* **Work to be completed**
Your answer must hold only the lines below from the line containing "focal_35mm: 48" through the line containing "f_number: 3.2", each reproduced exactly.
Start of Data for this exercise
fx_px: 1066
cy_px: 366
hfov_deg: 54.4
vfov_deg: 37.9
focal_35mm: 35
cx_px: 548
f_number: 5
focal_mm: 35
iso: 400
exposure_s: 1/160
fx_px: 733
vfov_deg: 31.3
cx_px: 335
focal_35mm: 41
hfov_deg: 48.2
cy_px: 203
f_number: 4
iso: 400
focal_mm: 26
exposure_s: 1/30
End of Data for this exercise
Start of Data for this exercise
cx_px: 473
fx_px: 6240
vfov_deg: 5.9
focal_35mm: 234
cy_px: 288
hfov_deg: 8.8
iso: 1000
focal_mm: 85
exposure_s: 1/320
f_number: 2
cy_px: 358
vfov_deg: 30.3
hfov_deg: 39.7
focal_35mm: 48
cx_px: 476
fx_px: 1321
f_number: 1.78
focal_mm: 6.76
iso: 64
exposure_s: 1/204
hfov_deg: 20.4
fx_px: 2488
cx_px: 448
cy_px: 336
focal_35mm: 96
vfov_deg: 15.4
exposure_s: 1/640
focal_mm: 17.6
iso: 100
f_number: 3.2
End of Data for this exercise
* **Written answer**
focal_35mm: 48
cx_px: 476
fx_px: 1321
f_number: 1.78
focal_mm: 6.76
iso: 64
exposure_s: 1/204
hfov_deg: 20.4
fx_px: 2488
cx_px: 448
cy_px: 336
focal_35mm: 96
vfov_deg: 15.4
exposure_s: 1/640
focal_mm: 17.6
iso: 100
f_number: 3.2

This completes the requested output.